Quando se fala em "ocupação" israelense, significa mesmo deslegitimar o Estado de Israel, pois se, a chamada Margem Ocidental e Gaza, são territórios ocupados, implicitamente todo o Estado de Israel é território ocupado, pois deixa de fazer sentido tratar-se de território do antigo Estado Judeu (que incluía a Jordânia), que na verdade, foi ocupado pelos árabes, por sucessivas invasões guerreiras. Mentiras repetidas.
Ainda sobre as palavras do nosso Presidente na Síria, a respeito da ocupação israelense, inclusive do Golan reivindicado pela Síria, alguns órgãos da imprensa fizeram notar que a Síria é ocupante de território do Líbano, onde o Presidente Luis Inácio Lula da Silva também esteve.

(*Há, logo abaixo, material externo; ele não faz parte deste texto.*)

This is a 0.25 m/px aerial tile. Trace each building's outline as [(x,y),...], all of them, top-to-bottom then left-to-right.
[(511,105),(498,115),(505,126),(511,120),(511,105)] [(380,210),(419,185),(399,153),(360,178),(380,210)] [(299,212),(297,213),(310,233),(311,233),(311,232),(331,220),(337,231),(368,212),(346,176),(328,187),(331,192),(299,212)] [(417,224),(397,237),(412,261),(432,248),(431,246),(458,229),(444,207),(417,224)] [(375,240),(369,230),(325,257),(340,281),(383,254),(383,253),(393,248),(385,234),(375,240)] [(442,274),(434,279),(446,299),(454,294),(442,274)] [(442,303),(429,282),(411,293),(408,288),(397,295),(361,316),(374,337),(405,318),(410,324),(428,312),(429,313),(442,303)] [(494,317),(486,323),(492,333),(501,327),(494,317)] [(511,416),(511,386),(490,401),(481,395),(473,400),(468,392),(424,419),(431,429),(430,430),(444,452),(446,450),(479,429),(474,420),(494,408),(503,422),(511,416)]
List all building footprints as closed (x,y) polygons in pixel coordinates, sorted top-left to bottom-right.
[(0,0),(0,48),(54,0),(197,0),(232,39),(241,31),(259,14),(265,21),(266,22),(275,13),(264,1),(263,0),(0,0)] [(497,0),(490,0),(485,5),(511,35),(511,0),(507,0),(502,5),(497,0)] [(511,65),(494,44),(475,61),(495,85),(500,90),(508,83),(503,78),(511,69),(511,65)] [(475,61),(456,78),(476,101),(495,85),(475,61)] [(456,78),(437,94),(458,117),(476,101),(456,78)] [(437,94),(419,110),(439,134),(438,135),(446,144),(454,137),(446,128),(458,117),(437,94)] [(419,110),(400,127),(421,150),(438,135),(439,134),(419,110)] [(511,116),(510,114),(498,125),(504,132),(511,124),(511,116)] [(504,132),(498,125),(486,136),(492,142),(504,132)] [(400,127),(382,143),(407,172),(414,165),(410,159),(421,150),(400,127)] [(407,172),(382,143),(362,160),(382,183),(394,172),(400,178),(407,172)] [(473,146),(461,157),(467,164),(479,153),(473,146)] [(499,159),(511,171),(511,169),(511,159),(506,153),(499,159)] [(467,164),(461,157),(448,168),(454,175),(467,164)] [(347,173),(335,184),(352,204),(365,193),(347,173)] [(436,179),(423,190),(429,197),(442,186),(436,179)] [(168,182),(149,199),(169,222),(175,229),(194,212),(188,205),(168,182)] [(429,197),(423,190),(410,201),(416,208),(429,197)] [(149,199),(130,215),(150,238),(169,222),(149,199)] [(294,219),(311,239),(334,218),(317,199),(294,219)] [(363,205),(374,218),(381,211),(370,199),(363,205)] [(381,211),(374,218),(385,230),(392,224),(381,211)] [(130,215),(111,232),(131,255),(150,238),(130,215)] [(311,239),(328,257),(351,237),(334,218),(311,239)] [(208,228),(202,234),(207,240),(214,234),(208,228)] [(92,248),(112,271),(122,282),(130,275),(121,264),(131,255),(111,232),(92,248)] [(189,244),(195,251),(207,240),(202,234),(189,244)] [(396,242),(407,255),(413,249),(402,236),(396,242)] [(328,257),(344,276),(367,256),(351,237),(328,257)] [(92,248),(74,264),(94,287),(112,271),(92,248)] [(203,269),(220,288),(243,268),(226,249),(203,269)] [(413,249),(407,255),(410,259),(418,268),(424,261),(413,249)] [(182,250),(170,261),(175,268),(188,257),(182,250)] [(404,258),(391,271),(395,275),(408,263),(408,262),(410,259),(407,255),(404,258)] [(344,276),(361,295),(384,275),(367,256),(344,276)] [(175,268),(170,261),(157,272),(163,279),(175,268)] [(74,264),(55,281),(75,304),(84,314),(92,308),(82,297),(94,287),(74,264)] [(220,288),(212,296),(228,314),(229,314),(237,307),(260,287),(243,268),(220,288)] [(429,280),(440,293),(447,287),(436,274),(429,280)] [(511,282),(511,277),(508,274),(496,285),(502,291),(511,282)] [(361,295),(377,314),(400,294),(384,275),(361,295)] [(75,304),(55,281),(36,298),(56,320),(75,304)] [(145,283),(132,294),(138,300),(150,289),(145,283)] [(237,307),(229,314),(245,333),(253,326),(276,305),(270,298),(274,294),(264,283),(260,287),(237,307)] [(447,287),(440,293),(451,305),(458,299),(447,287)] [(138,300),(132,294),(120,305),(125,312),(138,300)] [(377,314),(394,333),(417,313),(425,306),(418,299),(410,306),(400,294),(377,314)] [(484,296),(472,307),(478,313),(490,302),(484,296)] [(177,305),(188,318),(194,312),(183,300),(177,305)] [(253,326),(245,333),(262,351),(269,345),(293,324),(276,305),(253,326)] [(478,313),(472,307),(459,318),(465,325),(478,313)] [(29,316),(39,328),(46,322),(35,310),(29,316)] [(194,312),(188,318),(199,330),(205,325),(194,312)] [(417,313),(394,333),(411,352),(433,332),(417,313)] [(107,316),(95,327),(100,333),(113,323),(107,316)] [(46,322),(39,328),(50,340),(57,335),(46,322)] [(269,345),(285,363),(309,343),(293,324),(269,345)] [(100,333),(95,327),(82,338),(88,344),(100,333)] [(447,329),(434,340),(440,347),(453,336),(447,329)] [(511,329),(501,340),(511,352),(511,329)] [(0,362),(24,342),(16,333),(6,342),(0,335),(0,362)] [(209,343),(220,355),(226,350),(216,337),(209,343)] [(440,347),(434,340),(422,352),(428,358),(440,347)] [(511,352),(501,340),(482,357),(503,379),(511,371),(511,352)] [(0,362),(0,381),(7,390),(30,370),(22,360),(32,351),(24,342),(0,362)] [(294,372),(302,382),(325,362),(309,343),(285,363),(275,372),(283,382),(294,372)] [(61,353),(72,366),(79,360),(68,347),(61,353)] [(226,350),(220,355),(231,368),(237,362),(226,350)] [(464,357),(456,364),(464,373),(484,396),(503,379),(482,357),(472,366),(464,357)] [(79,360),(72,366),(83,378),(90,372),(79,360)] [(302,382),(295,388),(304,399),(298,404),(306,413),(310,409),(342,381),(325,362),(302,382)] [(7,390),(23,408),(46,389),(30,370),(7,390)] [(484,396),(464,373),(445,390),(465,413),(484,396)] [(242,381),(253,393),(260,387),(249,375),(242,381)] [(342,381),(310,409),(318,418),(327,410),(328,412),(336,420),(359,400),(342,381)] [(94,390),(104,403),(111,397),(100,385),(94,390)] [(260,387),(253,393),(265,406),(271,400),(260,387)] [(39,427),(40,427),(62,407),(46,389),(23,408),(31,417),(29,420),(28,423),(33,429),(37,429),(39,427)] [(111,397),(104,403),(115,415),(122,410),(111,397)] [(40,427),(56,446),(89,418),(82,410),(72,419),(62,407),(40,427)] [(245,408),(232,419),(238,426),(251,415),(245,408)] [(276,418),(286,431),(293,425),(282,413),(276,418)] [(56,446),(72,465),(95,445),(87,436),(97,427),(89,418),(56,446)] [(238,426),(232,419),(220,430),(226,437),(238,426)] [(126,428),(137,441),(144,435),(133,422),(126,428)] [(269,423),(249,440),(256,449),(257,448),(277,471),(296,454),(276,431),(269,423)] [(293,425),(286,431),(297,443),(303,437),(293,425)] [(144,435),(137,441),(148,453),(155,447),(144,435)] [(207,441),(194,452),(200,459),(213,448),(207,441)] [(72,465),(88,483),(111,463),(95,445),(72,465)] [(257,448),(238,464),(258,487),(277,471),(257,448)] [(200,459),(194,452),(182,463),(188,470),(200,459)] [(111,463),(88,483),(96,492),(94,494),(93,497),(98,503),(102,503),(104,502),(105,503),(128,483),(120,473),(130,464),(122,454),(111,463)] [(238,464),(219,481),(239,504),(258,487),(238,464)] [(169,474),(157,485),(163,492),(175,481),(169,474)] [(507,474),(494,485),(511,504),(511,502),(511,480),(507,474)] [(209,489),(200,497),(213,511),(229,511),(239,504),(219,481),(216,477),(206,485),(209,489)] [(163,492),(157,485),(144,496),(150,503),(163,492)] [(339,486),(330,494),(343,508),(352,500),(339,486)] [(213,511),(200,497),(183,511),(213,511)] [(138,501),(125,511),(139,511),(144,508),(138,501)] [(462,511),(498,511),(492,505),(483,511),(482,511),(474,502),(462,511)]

O que ninguém fala, quanto ao Golan, e é preciso gritar bem alto, como disse o premiado escritor israelense e expoente da esquerda, Amos Oz, tratar-se de uma injustiça que clama aos céus, que se exija que a Lei Internacional seja aplicada a Israel, mas não à Síria, que ocupou o Golan na Guerra de 1948. Por que a Lei Internacional deve valer para Israel e não para a Síria? Que se retorne à fronteira de 1923, quando foi criado o atual Estado sírio, conclui Amos Oz.
Enfim, conforme já se falou, o relatório sobre o anti-semitismo europeu, preparado por sociólogo e historiador alemães para a União Européia, e que fora arquivado, foi finalmente divulgado, ante os protestos, motivando um artigo, ainda no jornal da esquerda israelense, Ha'aretz, intitulado "Onde a Esquerda e a Direita se Encontram", pois, conforme o referido relatório, o anti-semitismo é provocado por grupos da direita, grupos islâmicos, grupos pró-palestinos, políticos de várias tendências e grupos e intelectuais de esquerda, emitindo declarações anti-semitas ao tratarem de racismo, anti-globalização e o conflito árabe-israelense. Devemos ter presentes as declarações do escritor português e Prêmio Nobel, José Saramago, quando aqui esteve.
Essa propaganda anti-semita se espalhando, o objetivo de deslegitimar Israel e o encontro da direita e da esquerda na mesma finalidade anti-semita são motivos de alerta que não podemos deixar passar calados. Gritemos contra todos os anti-semitas.